### Page excerpt:
++++++++

Global climate summits have rarely produced tangible results. More than anything, they have proven to be nothing less than platforms for verbose empty promises and extensive lobbying for the fossil fuel industry. COP28, currently underway in Dubai, may very well end up as the greatest flop so far in global climate diplomacy. Aside from the fact that it is presided over by the CEO of the United Arab Emirates’ state-run oil company, global leaders like Joe Biden and Xi Jinping have decided to skip the conference.
In the exclusive interview for Truthout that follows, leading environmental economist James K. Boyce discusses the main roadblocks to climate action facing COP28 and argues for the need to introduce global carbon pricing as an essential policy towards decarbonization. Boyce is emeritus professor of economics and senior fellow at the Political Economy Research Institute (PERI) at the University of Massachusetts Amherst. He is the author of numerous books, including The Political Economy of the Environment (1972), Economics for People and the Planet: Inequality in the Era of Climate Change (2019) and The Case for Carbon Dividends (2019).

++++++++

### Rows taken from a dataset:

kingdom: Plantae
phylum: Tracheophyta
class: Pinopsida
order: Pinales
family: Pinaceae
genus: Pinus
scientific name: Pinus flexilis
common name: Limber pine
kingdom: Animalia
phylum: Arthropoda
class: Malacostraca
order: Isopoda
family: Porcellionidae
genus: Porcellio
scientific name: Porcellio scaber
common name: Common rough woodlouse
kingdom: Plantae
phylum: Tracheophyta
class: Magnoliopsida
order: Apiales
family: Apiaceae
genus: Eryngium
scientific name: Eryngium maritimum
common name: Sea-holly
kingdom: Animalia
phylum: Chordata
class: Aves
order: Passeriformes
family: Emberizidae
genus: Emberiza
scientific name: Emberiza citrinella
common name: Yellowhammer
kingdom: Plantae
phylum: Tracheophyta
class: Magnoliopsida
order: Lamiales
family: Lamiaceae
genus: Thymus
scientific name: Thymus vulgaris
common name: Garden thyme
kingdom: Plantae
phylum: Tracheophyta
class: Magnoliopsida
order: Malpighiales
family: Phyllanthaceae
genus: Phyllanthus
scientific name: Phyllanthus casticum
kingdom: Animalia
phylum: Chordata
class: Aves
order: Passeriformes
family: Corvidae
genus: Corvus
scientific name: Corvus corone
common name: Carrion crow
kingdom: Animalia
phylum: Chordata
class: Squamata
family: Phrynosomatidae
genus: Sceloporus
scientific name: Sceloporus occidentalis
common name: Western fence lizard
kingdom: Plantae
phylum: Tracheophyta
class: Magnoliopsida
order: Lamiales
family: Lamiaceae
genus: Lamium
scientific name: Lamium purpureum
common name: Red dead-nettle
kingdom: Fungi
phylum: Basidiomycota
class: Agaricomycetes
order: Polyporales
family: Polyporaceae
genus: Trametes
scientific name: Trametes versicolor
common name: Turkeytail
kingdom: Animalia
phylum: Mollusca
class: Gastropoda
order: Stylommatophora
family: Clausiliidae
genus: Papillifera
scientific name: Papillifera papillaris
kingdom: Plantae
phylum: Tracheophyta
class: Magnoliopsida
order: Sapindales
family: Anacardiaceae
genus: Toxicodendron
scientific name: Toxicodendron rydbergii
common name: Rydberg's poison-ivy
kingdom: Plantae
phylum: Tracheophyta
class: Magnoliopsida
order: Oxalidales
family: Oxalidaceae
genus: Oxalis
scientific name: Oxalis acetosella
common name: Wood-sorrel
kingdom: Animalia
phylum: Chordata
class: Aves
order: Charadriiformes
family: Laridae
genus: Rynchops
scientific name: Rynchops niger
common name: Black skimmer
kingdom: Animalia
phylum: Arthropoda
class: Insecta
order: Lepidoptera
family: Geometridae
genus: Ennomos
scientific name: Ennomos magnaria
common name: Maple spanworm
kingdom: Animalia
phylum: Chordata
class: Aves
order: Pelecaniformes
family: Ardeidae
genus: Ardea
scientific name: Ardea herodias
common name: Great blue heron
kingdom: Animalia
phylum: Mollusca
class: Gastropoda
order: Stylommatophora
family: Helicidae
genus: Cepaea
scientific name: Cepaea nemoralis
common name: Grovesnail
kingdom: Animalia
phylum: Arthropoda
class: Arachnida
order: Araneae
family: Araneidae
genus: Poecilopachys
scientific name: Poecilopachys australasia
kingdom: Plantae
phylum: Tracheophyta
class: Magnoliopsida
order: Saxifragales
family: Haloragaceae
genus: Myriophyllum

++++++++

### The problem:
Can you copy, word for word, the part of the COP28 text that opens with the words containing "Global climate summits" and closes with "skip the conference."?

### In response:
Global climate summits have rarely produced tangible results. More than anything, they have proven to be nothing less than platforms for verbose empty promises and extensive lobbying for the fossil fuel industry. COP28, currently underway in Dubai, may very well end up as the greatest flop so far in global climate diplomacy. Aside from the fact that it is presided over by the CEO of the United Arab Emirates’ state-run oil company, global leaders like Joe Biden and Xi Jinping have decided to skip the conference.